Records for this exercise:
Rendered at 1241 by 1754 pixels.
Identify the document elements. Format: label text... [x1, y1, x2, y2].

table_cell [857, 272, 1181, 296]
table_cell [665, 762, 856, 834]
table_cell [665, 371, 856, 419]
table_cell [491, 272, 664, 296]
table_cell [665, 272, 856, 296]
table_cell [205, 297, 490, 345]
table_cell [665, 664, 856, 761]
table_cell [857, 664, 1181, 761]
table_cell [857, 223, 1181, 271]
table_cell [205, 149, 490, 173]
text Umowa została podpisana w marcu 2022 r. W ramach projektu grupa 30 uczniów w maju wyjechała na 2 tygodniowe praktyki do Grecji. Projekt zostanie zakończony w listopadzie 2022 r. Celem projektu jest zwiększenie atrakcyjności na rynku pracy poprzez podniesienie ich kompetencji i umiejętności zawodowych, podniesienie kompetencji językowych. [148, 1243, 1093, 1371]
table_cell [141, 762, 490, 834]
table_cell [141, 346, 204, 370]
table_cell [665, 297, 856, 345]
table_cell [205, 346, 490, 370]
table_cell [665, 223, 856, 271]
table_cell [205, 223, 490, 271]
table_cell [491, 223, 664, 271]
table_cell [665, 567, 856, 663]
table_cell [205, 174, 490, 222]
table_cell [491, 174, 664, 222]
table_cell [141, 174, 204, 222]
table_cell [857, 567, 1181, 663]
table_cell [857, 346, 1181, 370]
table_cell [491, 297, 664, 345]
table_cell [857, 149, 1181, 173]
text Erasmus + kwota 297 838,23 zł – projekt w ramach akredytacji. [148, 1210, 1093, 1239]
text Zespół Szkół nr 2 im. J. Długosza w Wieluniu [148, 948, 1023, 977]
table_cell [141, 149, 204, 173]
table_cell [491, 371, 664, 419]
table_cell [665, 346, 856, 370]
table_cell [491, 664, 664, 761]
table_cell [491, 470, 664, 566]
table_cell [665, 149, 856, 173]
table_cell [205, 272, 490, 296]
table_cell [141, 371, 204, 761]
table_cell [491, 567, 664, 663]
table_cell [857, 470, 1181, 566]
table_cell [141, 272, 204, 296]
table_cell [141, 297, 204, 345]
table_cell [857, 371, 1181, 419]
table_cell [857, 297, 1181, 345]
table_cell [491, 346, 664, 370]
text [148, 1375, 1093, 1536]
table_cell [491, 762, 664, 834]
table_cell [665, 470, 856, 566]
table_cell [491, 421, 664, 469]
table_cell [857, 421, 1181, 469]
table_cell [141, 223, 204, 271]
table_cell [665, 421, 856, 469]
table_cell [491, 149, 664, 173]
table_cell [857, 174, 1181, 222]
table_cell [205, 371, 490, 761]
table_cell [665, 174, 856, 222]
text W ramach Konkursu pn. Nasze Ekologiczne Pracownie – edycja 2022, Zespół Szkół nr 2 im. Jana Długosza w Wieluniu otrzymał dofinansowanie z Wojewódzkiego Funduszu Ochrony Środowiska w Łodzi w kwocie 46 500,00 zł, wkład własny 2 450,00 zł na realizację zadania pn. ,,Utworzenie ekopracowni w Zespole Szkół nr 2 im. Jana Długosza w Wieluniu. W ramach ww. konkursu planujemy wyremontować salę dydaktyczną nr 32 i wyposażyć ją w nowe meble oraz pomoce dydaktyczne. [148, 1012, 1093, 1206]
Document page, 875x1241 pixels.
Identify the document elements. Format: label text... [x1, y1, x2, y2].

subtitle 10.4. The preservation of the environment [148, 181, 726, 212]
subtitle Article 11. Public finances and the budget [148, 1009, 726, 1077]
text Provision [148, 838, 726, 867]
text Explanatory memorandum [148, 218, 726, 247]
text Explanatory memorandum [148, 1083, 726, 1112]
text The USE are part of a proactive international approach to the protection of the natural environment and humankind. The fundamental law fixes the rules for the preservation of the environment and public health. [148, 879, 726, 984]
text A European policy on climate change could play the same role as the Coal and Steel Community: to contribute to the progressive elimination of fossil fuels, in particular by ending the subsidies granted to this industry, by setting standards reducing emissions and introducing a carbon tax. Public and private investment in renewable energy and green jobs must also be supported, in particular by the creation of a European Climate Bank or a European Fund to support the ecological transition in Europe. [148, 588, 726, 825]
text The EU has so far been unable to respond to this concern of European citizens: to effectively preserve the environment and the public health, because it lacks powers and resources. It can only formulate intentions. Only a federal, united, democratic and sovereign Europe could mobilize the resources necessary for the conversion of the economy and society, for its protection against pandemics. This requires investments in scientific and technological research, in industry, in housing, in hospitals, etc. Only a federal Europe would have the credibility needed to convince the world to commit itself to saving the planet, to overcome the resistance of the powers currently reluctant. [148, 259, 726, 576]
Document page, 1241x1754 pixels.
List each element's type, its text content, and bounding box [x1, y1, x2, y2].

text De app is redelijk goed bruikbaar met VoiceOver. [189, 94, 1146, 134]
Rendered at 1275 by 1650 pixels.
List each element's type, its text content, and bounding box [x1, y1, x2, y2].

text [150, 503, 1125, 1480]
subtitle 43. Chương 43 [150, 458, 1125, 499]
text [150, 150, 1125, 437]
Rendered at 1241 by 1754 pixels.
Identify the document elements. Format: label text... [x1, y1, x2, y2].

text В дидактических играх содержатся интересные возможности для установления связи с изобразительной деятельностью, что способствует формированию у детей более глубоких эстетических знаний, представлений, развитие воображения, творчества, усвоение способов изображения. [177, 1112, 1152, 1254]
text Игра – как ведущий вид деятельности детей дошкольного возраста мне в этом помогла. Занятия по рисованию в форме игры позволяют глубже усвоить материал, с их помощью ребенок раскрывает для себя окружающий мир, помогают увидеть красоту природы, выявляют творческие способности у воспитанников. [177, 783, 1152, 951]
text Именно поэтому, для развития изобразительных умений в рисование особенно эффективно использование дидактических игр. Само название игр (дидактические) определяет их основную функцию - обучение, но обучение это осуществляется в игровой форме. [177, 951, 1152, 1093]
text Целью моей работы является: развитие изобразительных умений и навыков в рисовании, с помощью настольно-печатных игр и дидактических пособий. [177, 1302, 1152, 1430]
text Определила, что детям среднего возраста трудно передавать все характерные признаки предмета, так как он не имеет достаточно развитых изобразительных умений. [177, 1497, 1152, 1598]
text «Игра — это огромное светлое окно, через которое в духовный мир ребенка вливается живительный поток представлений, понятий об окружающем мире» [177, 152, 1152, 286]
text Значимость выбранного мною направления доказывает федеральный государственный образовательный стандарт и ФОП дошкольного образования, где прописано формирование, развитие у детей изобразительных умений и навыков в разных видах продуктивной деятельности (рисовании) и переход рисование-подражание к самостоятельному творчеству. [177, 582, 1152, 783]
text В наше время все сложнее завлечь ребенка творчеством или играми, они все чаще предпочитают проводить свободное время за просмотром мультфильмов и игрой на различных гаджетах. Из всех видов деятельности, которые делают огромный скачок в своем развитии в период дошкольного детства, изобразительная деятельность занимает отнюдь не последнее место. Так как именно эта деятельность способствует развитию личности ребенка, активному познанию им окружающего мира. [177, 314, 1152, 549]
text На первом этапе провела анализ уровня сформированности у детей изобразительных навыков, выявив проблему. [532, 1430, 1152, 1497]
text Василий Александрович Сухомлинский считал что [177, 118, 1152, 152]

Task instructions: Copy every line that contains "pixels" from the listing above.

Solution to this exercise:
Rendered at 1241 by 1754 pixels.
Document page, 875x1241 pixels.
Document page, 1241x1754 pixels.
Rendered at 1275 by 1650 pixels.
Rendered at 1241 by 1754 pixels.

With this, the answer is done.